Wednesday, December 26, 2007

PM sees no crisis in immigrants keeping old ways..

Canada has typically been a mosaic--a vertical mosaic as on sociologist put it. Unlike the US we have not adopted a melting pot view of immigration. The backlash among some people against immigration has been there for generations. One problem with immigration is the tendency for immigrants to concentrate in large cities. I suppose this is natural since sections of cities come to have immigrant communities with their own networks and support systems.
Attention seems to concentrate upon Muslim immigrants even though they are I expect a small minority of the total numbers of immigrants and radicals an infintesimal number of Muslim immigrants. The largest group of immigrants are from China and probably very few of them are Muslim. This extract is from Wikipedia.
In 2004, Canada received 235,824 immigrants. The top ten sending countries, by state of origin, were People's Republic of China (37,280), India (28,183), Philippines (13,900), Pakistan (13,011), Iran (6,491), United States (6,470), Romania (5,816), United Kingdom (5,353), South Korea (5,351), and Colombia (4,600).[1]
Harper's remarks are actually quite sensible for once in my opinion.



This is from CBC.


PM sees no crisis in immigrants keeping old ways

Last Updated: Monday, December 24, 2007 | 2:55 PM ET
CBC News
Prime Minister Stephen Harper, whose government two months ago moved to require veiled Muslim women to show their faces before voting, has dismissed the idea of a crisis involving immigrants who don't adopt Canadian ways.

"Notwithstanding the debate in Quebec and some of the debate during the Ontario election campaign, I first of all think immigrants come to this country to belong to this country," Harper said in a year-end interview with the Canadian Press.

Prime Minister Stephen Harper says Canada's approach to immigrants is a 'mixture of integration and accommodation.'
(CBC) "I also think that the Canadian approach to this — which is a mixture of integration and accommodation, for lack of a better term — is the right approach."

He distanced himself from Quebec politicians who want immigrants to pledge to embrace what they call the province's core values, CP said.

"I know there's a popularly expressed view that immigrants come here and they should change to suit the country. I think they overwhelmingly do," he said.

"But I think the fact is our country also consciously changes somewhat for new immigrants and new cultures, and I think that's a successful model.



"I think if you look around the world for issues of immigration and cultural integration, Canada is as successful as any other country in this regard."

Even so, his cabinet has been discussing issues of Canadian identity and how to foster a sense of Canadian values, he said.

"We probably need to have some thought about what the shared values really are, and how we strengthen those. But, that said, I don't see a cultural fragmentation in this country. I just don't see it."
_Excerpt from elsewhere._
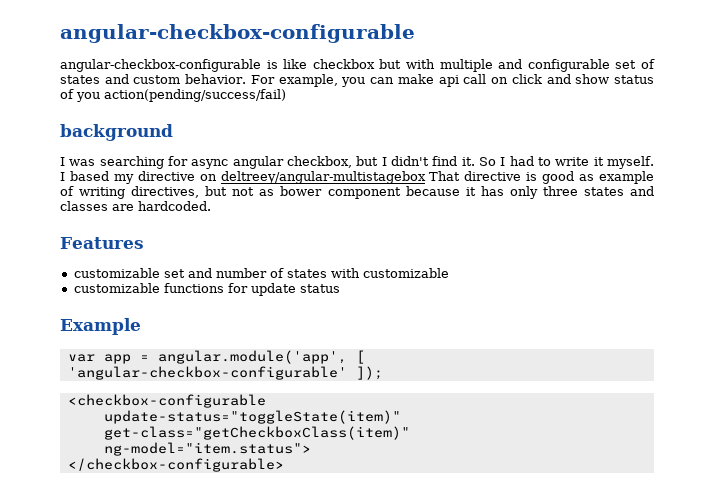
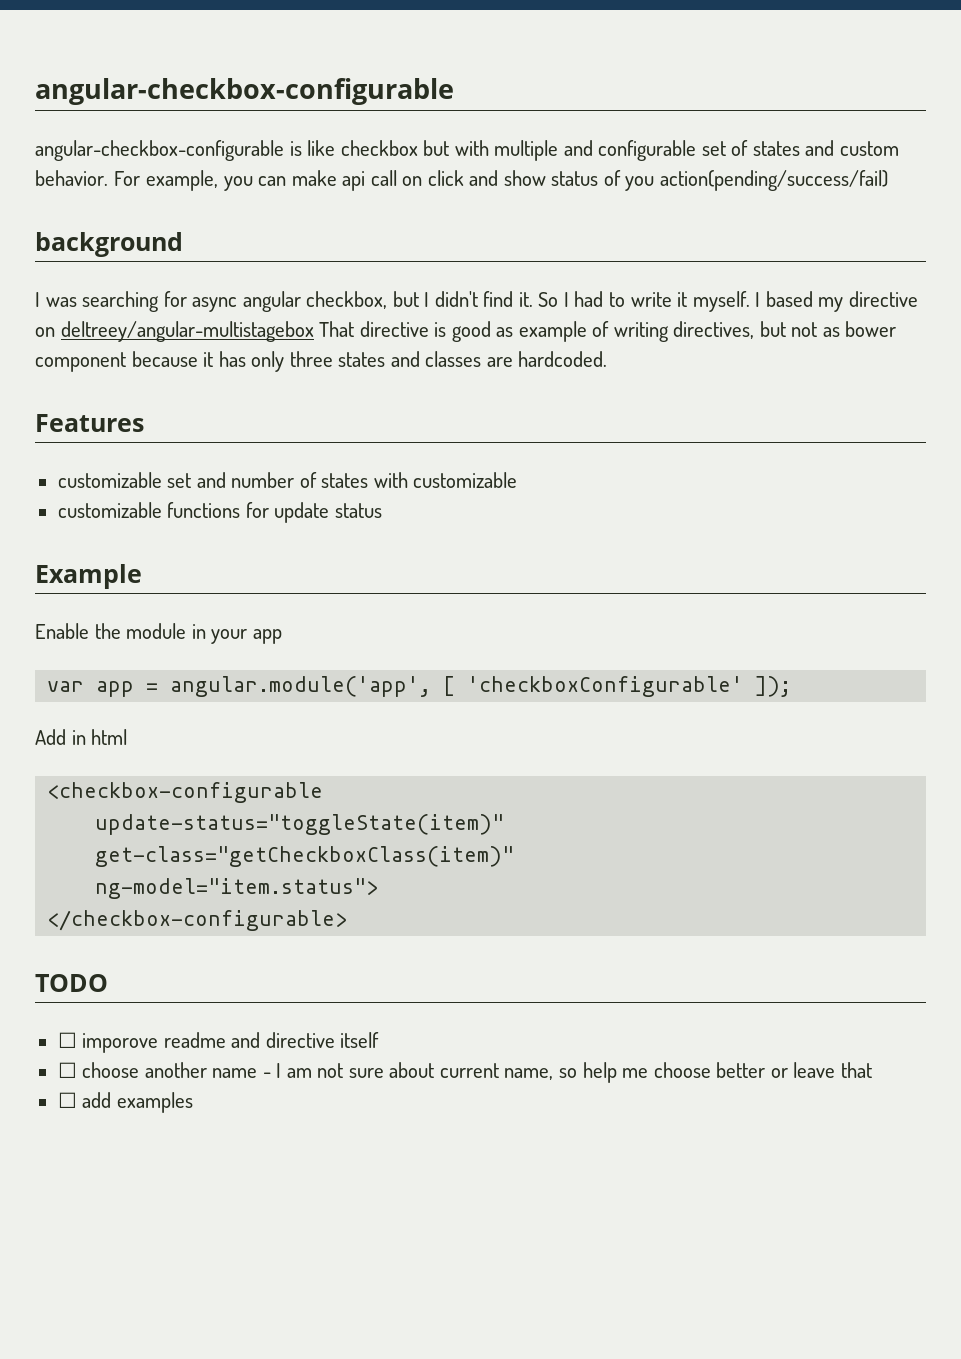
(141, 326) none -> [35,623,282,644] // Enable the module in your app
[67,366,347,380] 'angular-checkbox-configurable' -> [467,676,744,697] 'checkboxConfigurable'
(383, 373) none -> [35,729,128,745] // Add in html
(284, 465) none -> [35,974,108,992] [57,1032,380,1053] [57,1062,872,1083] [57,1092,193,1113] // TODO // ☐ imporove readme and directive itself // ☐ choose another name - I am not sure about current name, so help me choose better or leave that // ☐ add examples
In Ontario, he said, there has been "some concern about radical elements in the Muslim community, but these are at the margins.

"The fact of the matter is there aren't cultural tensions in the country, there generally is a healthy process of integration along with accommodation.

"And if you focus on the Islamic community, yes, there are extremist elements, but they are small and marginal, and the problems we face in this country compared with other countries are tiny."